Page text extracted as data
##########

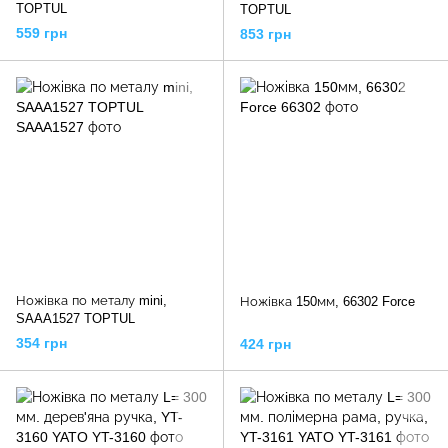
TOPTUL
TOPTUL
559 грн
853 грн
Ножівка по металу mini,
Ножівка 150мм, 66302 Force
SAAA1527 TOPTUL
354 грн
424 грн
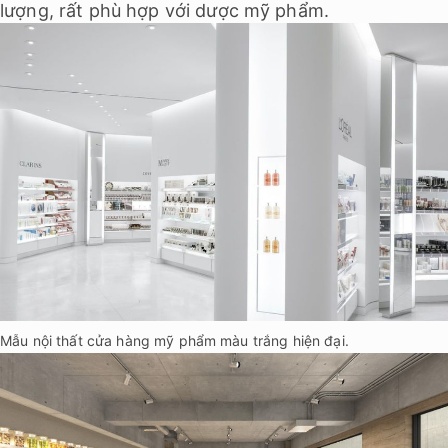
lượng, rất phù hợp với dược mỹ phẩm.
Mẫu nội thất cửa hàng mỹ phẩm màu trắng hiện đại.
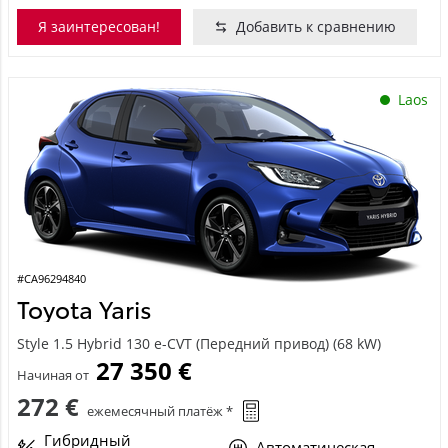
Я заинтересован!
Добавить к сравнению
Laos
#CA96294840
Toyota Yaris
Style 1.5 Hybrid 130 e-CVT (Передний привод) (68 kW)
27 350 €
Начиная от
272 €
ежемесячный платёж *
Гибридный
Автоматическая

##########

#### Exercise description:
Copy every line of the material above verbatim, leaving out the pictures.

#### Exercise response:
TOPTUL
TOPTUL
559 грн
853 грн
Ножівка по металу mini,
Ножівка 150мм, 66302 Force
SAAA1527 TOPTUL
354 грн
424 грн
lượng, rất phù hợp với dược mỹ phẩm.
Mẫu nội thất cửa hàng mỹ phẩm màu trắng hiện đại.
Я заинтересован!
Добавить к сравнению
Laos
#CA96294840
Toyota Yaris
Style 1.5 Hybrid 130 e-CVT (Передний привод) (68 kW)
27 350 €
Начиная от
272 €
ежемесячный платёж *
Гибридный
Автоматическая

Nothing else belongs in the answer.